青年楽生聯盟の廖家弘氏は、馬英九次期総統(国民党籍)が2007年11月に「北台湾捷運網路(北台湾メトロネットワーク)」を政見として掲げ、その中にメトロ新荘線を桃園まで延長する計画がすでに含まれていることを指摘する。桃園県知事の朱立倫氏(国民党籍)もまた、もしメトロが延長された場合、メンテナンス機廠は桃園県に設置することが可能で、楽生療養院も保存できると数度公言している。メトロ局さえ変電所の設置を急げば、電力供給問題も解消され、新荘線が部分運転開始可能ではないか。

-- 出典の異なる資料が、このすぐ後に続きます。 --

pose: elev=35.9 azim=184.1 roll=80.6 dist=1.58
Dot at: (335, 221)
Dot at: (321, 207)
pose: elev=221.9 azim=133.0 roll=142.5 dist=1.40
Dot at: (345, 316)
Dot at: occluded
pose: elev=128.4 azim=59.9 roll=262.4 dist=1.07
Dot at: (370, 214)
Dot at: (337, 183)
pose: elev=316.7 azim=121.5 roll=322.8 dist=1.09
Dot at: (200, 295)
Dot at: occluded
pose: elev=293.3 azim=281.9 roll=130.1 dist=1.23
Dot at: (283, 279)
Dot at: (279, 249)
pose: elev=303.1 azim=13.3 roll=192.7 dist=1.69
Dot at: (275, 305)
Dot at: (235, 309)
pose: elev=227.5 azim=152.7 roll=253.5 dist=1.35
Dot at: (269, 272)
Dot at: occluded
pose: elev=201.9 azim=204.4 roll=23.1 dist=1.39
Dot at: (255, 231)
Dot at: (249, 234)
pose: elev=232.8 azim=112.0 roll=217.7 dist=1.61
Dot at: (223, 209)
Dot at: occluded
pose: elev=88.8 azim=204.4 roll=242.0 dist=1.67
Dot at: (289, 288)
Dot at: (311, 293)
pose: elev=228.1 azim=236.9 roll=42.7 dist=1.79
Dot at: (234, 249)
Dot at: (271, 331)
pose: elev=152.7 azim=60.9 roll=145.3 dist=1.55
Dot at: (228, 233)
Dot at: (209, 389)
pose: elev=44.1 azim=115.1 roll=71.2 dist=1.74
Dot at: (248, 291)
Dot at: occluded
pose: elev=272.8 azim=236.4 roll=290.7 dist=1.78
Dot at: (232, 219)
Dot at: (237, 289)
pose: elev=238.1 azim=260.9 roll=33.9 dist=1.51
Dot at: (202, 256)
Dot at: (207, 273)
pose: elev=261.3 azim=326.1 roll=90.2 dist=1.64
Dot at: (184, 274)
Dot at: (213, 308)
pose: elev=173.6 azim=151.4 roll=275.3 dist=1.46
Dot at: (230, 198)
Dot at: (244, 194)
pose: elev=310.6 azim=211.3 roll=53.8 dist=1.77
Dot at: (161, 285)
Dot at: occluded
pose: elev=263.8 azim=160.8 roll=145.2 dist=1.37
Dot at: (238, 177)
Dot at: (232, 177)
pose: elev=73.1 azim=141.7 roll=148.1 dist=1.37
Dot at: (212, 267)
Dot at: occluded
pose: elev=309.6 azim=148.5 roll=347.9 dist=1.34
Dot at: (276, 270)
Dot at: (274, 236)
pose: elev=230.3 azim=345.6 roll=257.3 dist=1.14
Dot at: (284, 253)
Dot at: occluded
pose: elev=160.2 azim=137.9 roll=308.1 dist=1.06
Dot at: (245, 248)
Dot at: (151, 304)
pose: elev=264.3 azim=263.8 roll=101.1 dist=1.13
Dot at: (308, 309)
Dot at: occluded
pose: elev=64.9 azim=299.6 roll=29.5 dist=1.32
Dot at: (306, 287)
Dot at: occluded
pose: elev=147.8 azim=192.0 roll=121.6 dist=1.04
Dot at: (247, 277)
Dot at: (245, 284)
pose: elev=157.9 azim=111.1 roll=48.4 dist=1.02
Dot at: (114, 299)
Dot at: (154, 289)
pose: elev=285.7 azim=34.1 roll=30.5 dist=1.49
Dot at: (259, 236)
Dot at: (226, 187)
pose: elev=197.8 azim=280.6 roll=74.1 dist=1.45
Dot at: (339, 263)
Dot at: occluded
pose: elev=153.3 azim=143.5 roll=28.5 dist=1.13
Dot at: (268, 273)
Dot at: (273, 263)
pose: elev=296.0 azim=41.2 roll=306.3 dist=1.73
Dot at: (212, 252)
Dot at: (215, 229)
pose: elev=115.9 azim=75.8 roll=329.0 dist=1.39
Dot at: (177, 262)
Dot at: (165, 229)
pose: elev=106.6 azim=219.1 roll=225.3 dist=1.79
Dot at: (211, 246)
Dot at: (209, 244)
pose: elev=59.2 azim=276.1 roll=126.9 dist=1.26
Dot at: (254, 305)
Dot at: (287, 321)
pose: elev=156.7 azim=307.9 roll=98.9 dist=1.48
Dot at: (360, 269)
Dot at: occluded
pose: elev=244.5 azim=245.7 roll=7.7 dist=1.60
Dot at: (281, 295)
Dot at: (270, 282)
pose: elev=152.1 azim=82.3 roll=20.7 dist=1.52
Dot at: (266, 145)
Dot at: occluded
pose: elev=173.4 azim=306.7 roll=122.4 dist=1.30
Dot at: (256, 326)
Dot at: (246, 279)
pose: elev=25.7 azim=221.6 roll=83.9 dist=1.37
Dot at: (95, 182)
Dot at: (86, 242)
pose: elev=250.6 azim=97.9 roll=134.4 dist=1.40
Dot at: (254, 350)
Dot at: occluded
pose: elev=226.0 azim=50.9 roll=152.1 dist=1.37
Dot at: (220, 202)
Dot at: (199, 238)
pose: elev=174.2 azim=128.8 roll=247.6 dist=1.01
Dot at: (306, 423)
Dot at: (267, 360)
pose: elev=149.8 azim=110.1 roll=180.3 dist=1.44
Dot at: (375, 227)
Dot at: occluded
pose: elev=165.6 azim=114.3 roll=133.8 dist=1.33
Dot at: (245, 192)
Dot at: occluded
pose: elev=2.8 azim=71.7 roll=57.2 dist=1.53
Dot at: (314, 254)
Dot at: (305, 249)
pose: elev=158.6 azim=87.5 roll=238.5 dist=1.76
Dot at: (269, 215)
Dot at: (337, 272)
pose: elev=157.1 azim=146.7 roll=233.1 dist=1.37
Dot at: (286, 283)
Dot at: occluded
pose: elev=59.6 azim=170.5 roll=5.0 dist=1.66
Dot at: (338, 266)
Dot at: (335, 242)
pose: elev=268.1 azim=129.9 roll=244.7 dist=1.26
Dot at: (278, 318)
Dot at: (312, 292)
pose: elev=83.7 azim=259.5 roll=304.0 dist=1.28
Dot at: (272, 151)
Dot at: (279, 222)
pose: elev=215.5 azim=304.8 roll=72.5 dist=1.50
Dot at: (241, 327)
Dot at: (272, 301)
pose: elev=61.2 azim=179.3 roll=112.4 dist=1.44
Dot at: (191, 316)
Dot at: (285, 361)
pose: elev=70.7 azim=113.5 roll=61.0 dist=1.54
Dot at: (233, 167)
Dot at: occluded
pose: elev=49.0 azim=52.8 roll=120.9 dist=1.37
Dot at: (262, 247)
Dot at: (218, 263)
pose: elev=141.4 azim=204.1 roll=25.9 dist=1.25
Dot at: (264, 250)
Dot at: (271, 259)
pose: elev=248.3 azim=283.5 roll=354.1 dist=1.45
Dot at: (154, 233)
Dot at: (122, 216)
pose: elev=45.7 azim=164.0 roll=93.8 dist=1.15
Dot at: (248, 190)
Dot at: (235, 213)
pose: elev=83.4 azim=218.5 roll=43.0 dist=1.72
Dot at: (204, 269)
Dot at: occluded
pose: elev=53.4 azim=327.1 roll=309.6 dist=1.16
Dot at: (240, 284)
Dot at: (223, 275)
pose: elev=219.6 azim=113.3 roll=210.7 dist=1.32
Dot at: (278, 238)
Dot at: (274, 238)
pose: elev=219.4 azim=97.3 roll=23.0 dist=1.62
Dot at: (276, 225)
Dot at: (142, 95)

今回の取り壊し工事のなかでリストに挙げられている貞徳舎、喜一社および納骨塔も、西側の環廠道路の縮減後に保存可能である。廖家弘氏は楽生機廠には複数の代替プランが存在することを強調したうえで、台北県文化局が法に則らず、楽生療養院の古跡審査会議を開かず、入院者とも十分な意思疎通を諮らず、在院保障プランもないまま発注を強行したことは大変な背任行為である。

抗議する市民は台北県政府に対する怒りを露わに、しかしあくまでも証拠を基に指摘すると、文化局長李斌氏が現れたが、公に発言することを拒み、ひたすら会議室に入りプレゼンテーションを聞くことを求めた。この提案が断られたため、李斌氏はいったん官署に立ち戻り、その場にいるメディア関係者に文化局は十分に対話する誠意を見せたとし、抗議する市民は単なるショーパフォーマンスだと暗喩した。これに対し抗議する市民は、過去4年間、関係官庁とは数えきれない協調会議を重ねてきたが、何の成果も得られず、役人の「誠意」にはうんざりだとし、今回の抗議はあくまでも文化局長が挙げられた質疑に対し公に答えることに意義がある。

台北県文化局はこうした高い姿勢を崩さず、何の対話も行われないままに抗議行動は終わった。しかし取り壊し工事開札が間近に迫るとともに、楽生療養院の危機もまた近づつある。